(Saved entries)
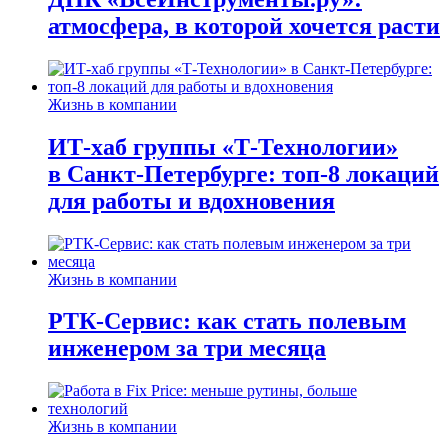
атмосфера, в которой хочется расти
Жизнь в компании
ИТ-хаб группы «Т-Технологии»
в Санкт-Петербурге: топ-8 локаций
для работы и вдохновения
Жизнь в компании
РТК-Сервис: как стать полевым
инженером за три месяца
Жизнь в компании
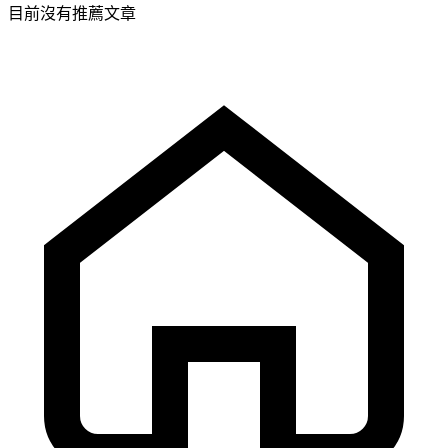
目前沒有推薦文章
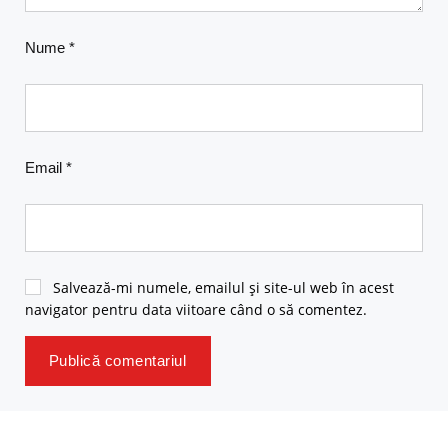
Nume
*
Email
*
Salvează-mi numele, emailul și site-ul web în acest
navigator pentru data viitoare când o să comentez.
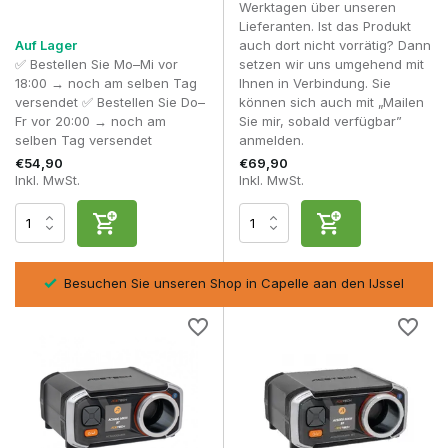
genau.
Werktagen über unseren
Lieferanten. Ist das Produkt
Kann ich einen Chrono zu Hause verwenden?
Auf Lager
auch dort nicht vorrätig? Dann
Ja, das ist ideal zum Testen und Einstellen deiner Replik.
✅ Bestellen Sie Mo–Mi vor
setzen wir uns umgehend mit
18:00 → noch am selben Tag
Ihnen in Verbindung. Sie
Misst ein Chronograph auch Joule?
versendet ✅ Bestellen Sie Do–
können sich auch mit „Mailen
Viele moderne Chronographen können sowohl FPS als auch
Fr vor 20:00 → noch am
Sie mir, sobald verfügbar”
Joule berechnen.
selben Tag versendet
anmelden.
€54,90
€69,90
Mit einem
Airsoft-Chronographen
erhältst du die volle
Inkl. MwSt.
Inkl. MwSt.
Kontrolle über deine Leistung und stellst sicher, dass dein
Setup immer optimal und spielfeldbereit ist.
sel
Rücksendungen innerhalb von 14 Arbeitstagen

» Required action
Only the lines from the one containing "können sich auch mit „Mailen" through the end of the data above are wanted, both ends included; restate them word for word.

» Result of this task
können sich auch mit „Mailen
Viele moderne Chronographen können sowohl FPS als auch
Fr vor 20:00 → noch am
Sie mir, sobald verfügbar”
Joule berechnen.
selben Tag versendet
anmelden.
€54,90
€69,90
Mit einem
Airsoft-Chronographen
erhältst du die volle
Inkl. MwSt.
Inkl. MwSt.
Kontrolle über deine Leistung und stellst sicher, dass dein
Setup immer optimal und spielfeldbereit ist.
sel
Rücksendungen innerhalb von 14 Arbeitstagen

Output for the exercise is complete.